Globally, we aim to address our international partners’ specific needs by offering training that leverages strengths and expertise from across Henry Ford Health System. Topics include:

  • Medical technologies
  • Healthcare leadership
  • Infection control and stewardship
  • Advanced specialties, research, and hospital administration.

We frequently conduct workshops and training programs abroad, in addition to hosting residents and faculty from our partner institutions. We ensure lasting stability through collaborations with local organizations, sustainable funding, and evaluation.

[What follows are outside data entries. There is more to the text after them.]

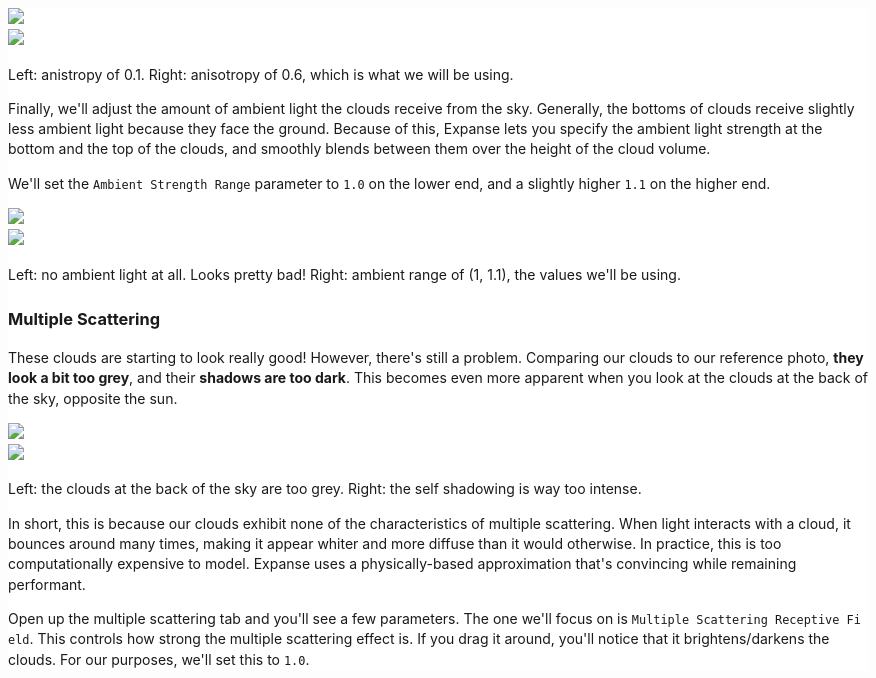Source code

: <div class="img-block">
    <div class="img-row">
        <div class="img-col"><img src="img/quickstart/clouds/1-5-0/anisotropy-0.1.jpg"/></div>
        <div class="img-col"><img src="img/quickstart/clouds/1-5-0/anisotropy-0.6.jpg"/></div>
    </div>
    <p>Left: anistropy of 0.1. Right: anisotropy of 0.6, which is what we will be using.</p>
</div>

Finally, we'll adjust the amount of ambient light the clouds receive from the sky. Generally, the bottoms of clouds receive slightly less ambient light because they face the ground. Because of this, Expanse lets you specify the ambient light strength at the bottom and the top of the clouds, and smoothly blends between them over the height of the cloud volume.

We'll set the `Ambient Strength Range` parameter to `1.0` on the lower end, and a slightly higher `1.1` on the higher end.

<div class="img-block">
    <div class="img-row">
        <div class="img-col"><img src="img/quickstart/clouds/1-5-0/ambient-0.jpg"/></div>
        <div class="img-col"><img src="img/quickstart/clouds/1-5-0/ambient-1-1.1.jpg"/></div>
    </div>
    <p>Left: no ambient light at all. Looks pretty bad! Right: ambient range of (1, 1.1), the values we'll be using.</p>
</div>


### Multiple Scattering

These clouds are starting to look really good! However, there's still a problem. Comparing our clouds to our reference photo, **they look a bit too grey**, and their **shadows are too dark**. This becomes even more apparent when you look at the clouds at the back of the sky, opposite the sun.

<div class="img-block">
    <div class="img-row">
        <div class="img-col"><img src="img/quickstart/clouds/1-5-0/too-grey.jpg"/></div>
        <div class="img-col"><img src="img/quickstart/clouds/1-5-0/intense-shadows.jpg"/></div>
    </div>
    <p>Left: the clouds at the back of the sky are too grey. Right: the self shadowing is way too intense.</p>
</div>

In short, this is because our clouds exhibit none of the characteristics of multiple scattering. When light interacts with a cloud, it bounces around many times, making it appear whiter and more diffuse than it would otherwise. In practice, this is too computationally expensive to model. Expanse uses a physically-based approximation that's convincing while remaining performant.

Open up the multiple scattering tab and you'll see a few parameters. The one we'll focus on is `Multiple Scattering Receptive Field`. This controls how strong the multiple scattering effect is. If you drag it around, you'll notice that it brightens/darkens the clouds. For our purposes, we'll set this to `1.0`.

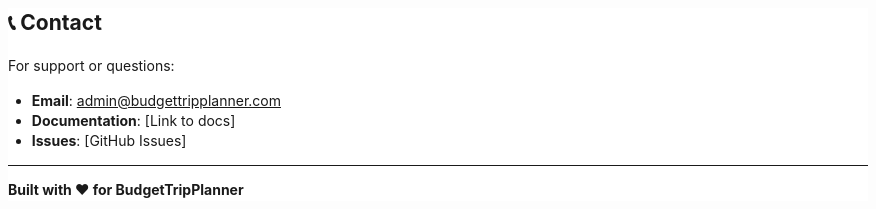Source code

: ## 📞 Contact

For support or questions:
- **Email**: admin@budgettripplanner.com
- **Documentation**: [Link to docs]
- **Issues**: [GitHub Issues]

---

**Built with ❤️ for BudgetTripPlanner**







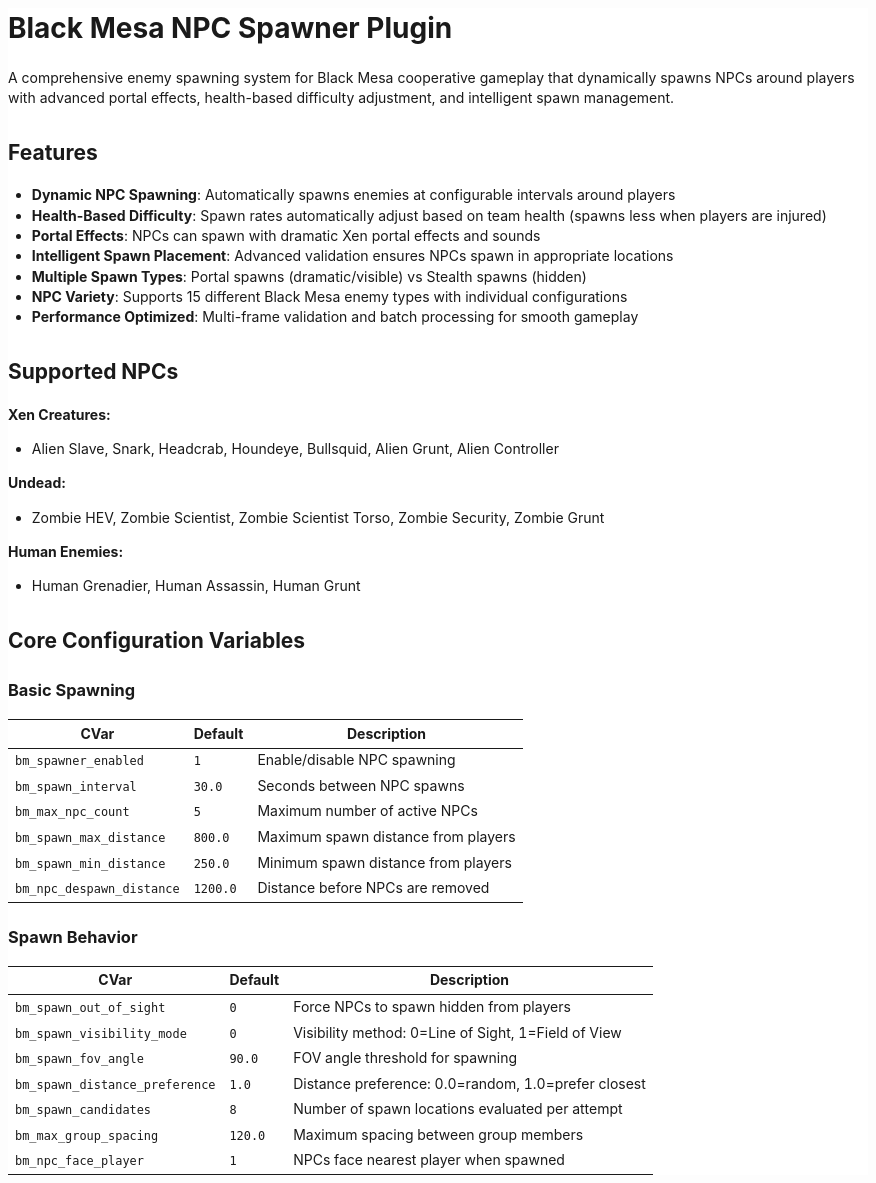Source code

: 
# Black Mesa NPC Spawner Plugin

A comprehensive enemy spawning system for Black Mesa cooperative gameplay that dynamically spawns NPCs around players with advanced portal effects, health-based difficulty adjustment, and intelligent spawn management.

## Features

- **Dynamic NPC Spawning**: Automatically spawns enemies at configurable intervals around players
- **Health-Based Difficulty**: Spawn rates automatically adjust based on team health (spawns less when players are injured)
- **Portal Effects**: NPCs can spawn with dramatic Xen portal effects and sounds
- **Intelligent Spawn Placement**: Advanced validation ensures NPCs spawn in appropriate locations
- **Multiple Spawn Types**: Portal spawns (dramatic/visible) vs Stealth spawns (hidden)
- **NPC Variety**: Supports 15 different Black Mesa enemy types with individual configurations
- **Performance Optimized**: Multi-frame validation and batch processing for smooth gameplay

## Supported NPCs

**Xen Creatures:**
- Alien Slave, Snark, Headcrab, Houndeye, Bullsquid, Alien Grunt, Alien Controller

**Undead:**
- Zombie HEV, Zombie Scientist, Zombie Scientist Torso, Zombie Security, Zombie Grunt

**Human Enemies:**
- Human Grenadier, Human Assassin, Human Grunt

## Core Configuration Variables

### Basic Spawning
| CVar | Default | Description |
|------|---------|-------------|
| `bm_spawner_enabled` | `1` | Enable/disable NPC spawning |
| `bm_spawn_interval` | `30.0` | Seconds between NPC spawns |
| `bm_max_npc_count` | `5` | Maximum number of active NPCs |
| `bm_spawn_max_distance` | `800.0` | Maximum spawn distance from players |
| `bm_spawn_min_distance` | `250.0` | Minimum spawn distance from players |
| `bm_npc_despawn_distance` | `1200.0` | Distance before NPCs are removed |

### Spawn Behavior
| CVar | Default | Description |
|------|---------|-------------|
| `bm_spawn_out_of_sight` | `0` | Force NPCs to spawn hidden from players |
| `bm_spawn_visibility_mode` | `0` | Visibility method: 0=Line of Sight, 1=Field of View |
| `bm_spawn_fov_angle` | `90.0` | FOV angle threshold for spawning |
| `bm_spawn_distance_preference` | `1.0` | Distance preference: 0.0=random, 1.0=prefer closest |
| `bm_spawn_candidates` | `8` | Number of spawn locations evaluated per attempt |
| `bm_max_group_spacing` | `120.0` | Maximum spacing between group members |
| `bm_npc_face_player` | `1` | NPCs face nearest player when spawned |
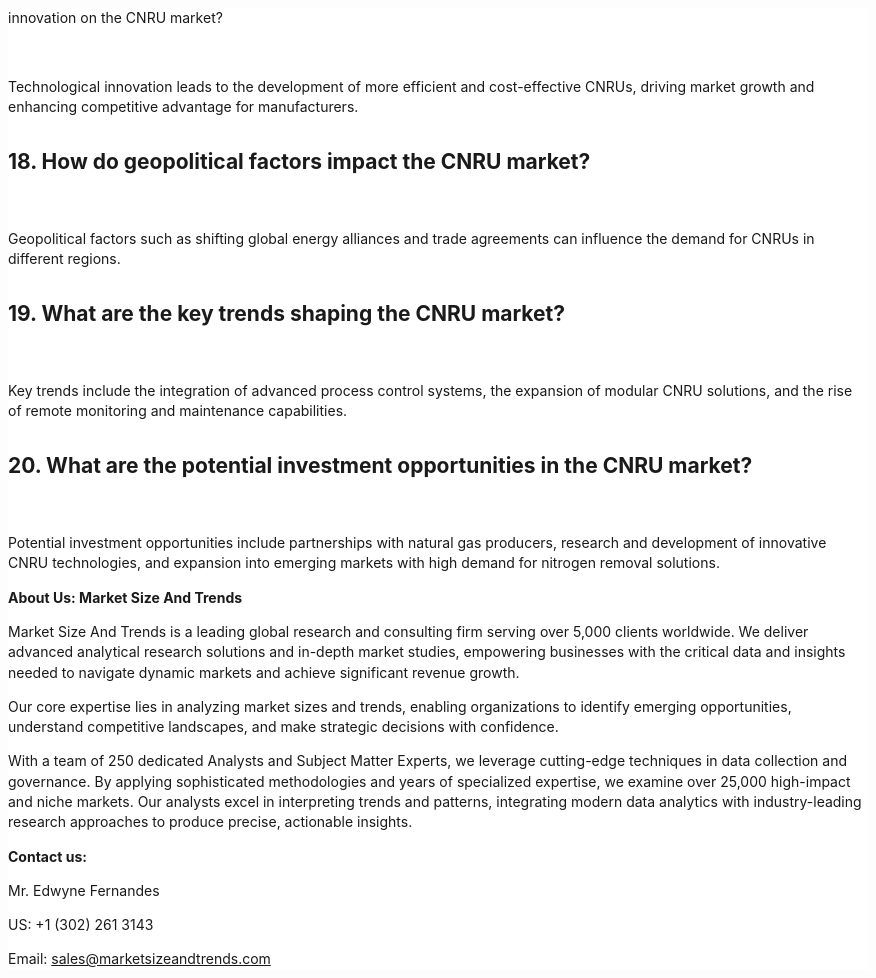 innovation on the CNRU market?</h2><p>&nbsp;</p><p>Technological innovation leads to the development of more efficient and cost-effective CNRUs, driving market growth and enhancing competitive advantage for manufacturers.</p><h2>18. How do geopolitical factors impact the CNRU market?</h2><p>&nbsp;</p><p>Geopolitical factors such as shifting global energy alliances and trade agreements can influence the demand for CNRUs in different regions.</p><h2>19. What are the key trends shaping the CNRU market?</h2><p>&nbsp;</p><p>Key trends include the integration of advanced process control systems, the expansion of modular CNRU solutions, and the rise of remote monitoring and maintenance capabilities.</p><h2>20. What are the potential investment opportunities in the CNRU market?</h2><p>&nbsp;</p><p>Potential investment opportunities include partnerships with natural gas producers, research and development of innovative CNRU technologies, and expansion into emerging markets with high demand for nitrogen removal solutions.</p></body></html></p><p><strong>About Us:&nbsp;Market Size And Trends</strong></p><p>Market Size And Trends&nbsp;is a leading global research and consulting firm serving over 5,000 clients worldwide. We deliver advanced analytical research solutions and in-depth market studies, empowering businesses with the critical data and insights needed to navigate dynamic markets and achieve significant revenue growth.</p><p>Our core expertise lies in analyzing market sizes and trends, enabling organizations to identify emerging opportunities, understand competitive landscapes, and make strategic decisions with confidence.</p><p>With a team of 250 dedicated Analysts and Subject Matter Experts, we leverage cutting-edge techniques in data collection and governance. By applying sophisticated methodologies and years of specialized expertise, we examine over 25,000 high-impact and niche markets. Our analysts excel in interpreting trends and patterns, integrating modern data analytics with industry-leading research approaches to produce precise, actionable insights.</p><p><strong>Contact us:</strong></p><p>Mr. Edwyne Fernandes</p><p>US: +1 (302) 261 3143</p><p>Email: <a href="mailto:sales@marketsizeandtrends.com">sales@marketsizeandtrends.com</a>&nbsp;</p>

Our Local Work: ‘Reverse’ Innovation

Locally, we address health challenges facing Detroit and Michigan by tapping into the strengths of our global partners, which include ‘reverse’ innovations, cost-effective interventions, prevention strategies, and other wellness program implementations. We often host visiting faculty and residents to learn and share medical expertise, and continue to build lasting relationships. We also host an annual Global Health Symposium that brings together people from across the region who are interested in global and local health for underserved populations.

What Issues Do We Focus On?

There are many health challenges facing our community, country and world. At GHI, we have identified some of the most prevalent needs in southeast Michigan and have chosen to focus our efforts on finding long-term solutions for these problems.

Infant mortality

In 2016, the global infant mortality rate was 30.5 deaths per 1,000 live births. The risk of a child dying before completing their first birthday was highest in the World Health Organization (WHO) African Region (52 per 1,000 live births), which is over six times higher than that in the WHO European Region (8 per 1,000 live births). The infant mortality rate in Detroit for all races is 13.6 deaths per 1,000 live births, compared to 5.9 deaths for the United States overall. African American women in Detroit are four times more likely to deliver a pre-term baby than white women.

Mental health

Globally, around 300 million people suffer from mental illnesses, a number that continues to rise. Approximately one in five adults in the U.S. – or 43.8 million Americans –experiences mental illness in a given year. The National Alliance on Mental Illness reports that of Michigan’s nearly 10 million residents, 348,000 adults live with serious mental illness and 112,000 children live with serious mental health conditions. Of the nearly 20,000 homeless living within the city of Detroit, nearly one-third are mentally ill.

Metabolic health

Globally, cardiovascular disease and stroke are the leading causes of death, respectively. Obesity, hypertension and diabetes are also rising at alarming rates. Excess body fat increases one’s risk of several metabolic conditions such as heart disease, stroke and diabetes. In 2016, 32.5 percent of Michigan residents were considered obese, representing the tenth highest obesity rate in the country. Comparably, 34.2 percent of Wayne County residents were obese in 2015.

STDs and HIV/AIDS

According to the United Nations, approximately 36.7 million people worldwide were living with HIV/AIDS at the end of 2016. In the State of Michigan, the prevalence of HIV continues to rise, with an estimated 15,600 people living with the virus in 2016. There are almost 15,000 new cases of STIs (chlamydia, gonorrhea, & syphilis) and over 200 new HIV cases reported to the health department in the city of Detroit each year. Youth, African Americans, gay and bisexual men, and transgender women are at increased risk.

Antimicrobial Resistance

By the year 2050, global deaths due to drug-resistant infections are projected to lead to more deaths than cancer. These deaths occur more often in low- and middle-income countries due to factors including poverty and limited resources.